▶ _Document passage_:
SUMMERS: One of the marchers we talked to was Stephanie Lyon (ph). She's 68, and she told us about her No. 1 message for younger people.
LYON: That you have to vote because if there - if you don't vote, then you can't fuss when there's not a change.
SUMMERS: We have seen so much activism in this season. In cities across the country, people are coming out there, putting their bodies in the streets. But a lot of people like you are saying that you - people have got to vote too. Talk to me about that.
LYON: Well, the younger people, the millennials and the Gen X, believe that - ones I've spoken to because I come from the high school agenda of education - that their vote doesn't matter. They need to know that voting - registering to vote, your count - your vote does count.
SUMMERS: We have not talked to a younger person today who does not plan to go out and vote. We should say these are all really highly engaged people, but they're all planning to vote. And they're convinced that their peers are all planning to vote because the stakes are too high. They're worried about older people not showing up, which kind of made me chuckle a little bit.
KHALID: You're right, Juana. There was a couple of young people who told us that, you know, whether it's the coronavirus or the belief that they've been voting for 40 years and nothing has changed - they have this assumption that if the election is close or if Donald Trump wins reelection that it won't be because their generation didn't turn out, which yeah, I will say, you know, historically, young people have not turned out in as large of numbers. But they seem pretty convinced that, as you said, the stakes are too high or that just there has been a level of activism from their generation that they feel is unusual and unprecedented.
AKINA NEWBRAUGH: I don't think we've ever seen a young generation like this so active.
SUMMERS: Another marcher we spoke to was Akina Newbraugh (ph). She's 26 and believes her generation is more politically active than they're given credit for.
NEWBRAUGH: So active and much more active than the older population right now that are kind of on the in between whether I want to vote or not. And I think luckily, the younger generation - because they're so exposed to media and Instagram and Facebook and everything, they're so - they understand what's going on. And they understand that whether you love Biden or not that you've got to vote for him because we can't have four more years of Trump. So...
KHALID: So you just said whether you love Biden or not.
NEWBRAUGH: Yeah (laughter).
KHALID: What do you think about him?

▶ _Data extract_:
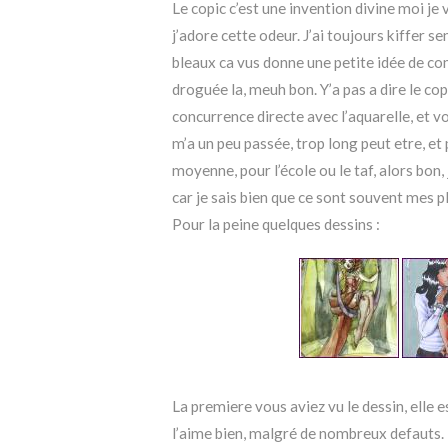
Le copic c’est une invention divine moi je v
j’adore cette odeur. J’ai toujours kiffer s
bleaux ca vus donne une petite idée de com
droguée la, meuh bon. Y’a pas a dire le c
concurrence directe avec l’aquarelle, et v
m’a un peu passée, trop long peut etre, et p
moyenne, pour l’école ou le taf, alors bon
car je sais bien que ce sont souvent mes pl
Pour la peine quelques dessins :
La premiere vous aviez vu le dessin, elle 
l’aime bien, malgré de nombreux defauts. En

▶ _To do_: Please pick up the interview transcript about marchers and voting above, starting after its last line.

▶ _Task output_:
NEWBRAUGH: Oh, that is a loaded question. I - our best option is Biden, right? Our best option is Kamala. And I will support them to the end of it, and that is how I will portray myself from here on out. You know, we can have problems with their viewpoints and their policy goals. But the important thing is once we can get them into office, that is when we can make substantial change because whether we're aligned perfectly on ideas, that's not going to matter because we - I don't like - I don't know if our democracy will legitimately survive another four years.
SUMMERS: I just - as we're having this conversation, I keep watching behind us. You know, it is 11:40 a.m. We've been out here for several hours. People are still just streaming into this event. Overwhelmingly, the people that we talked to don't live in this area. They came from elsewhere because they felt it was so critical to be here in this moment, and they weren't deterred by the heat. They weren't deterred by the coronavirus, though they were taking lots and lots of precautions, as are the organizers of this I must add. But people just keep coming in, and I think that it shows how historic of a moment this is and how much they're hoping that it sends a message.
KHALID: I guess it is time for us to say goodbye now. It was fun, by the way, to actually report with a real colleague in the flesh.
SUMMERS: We might not see each other again until Election Day if that.
KHALID: All right, well take care of yourself.
SUMMERS: You too.
KHALID: All right. Bye-bye.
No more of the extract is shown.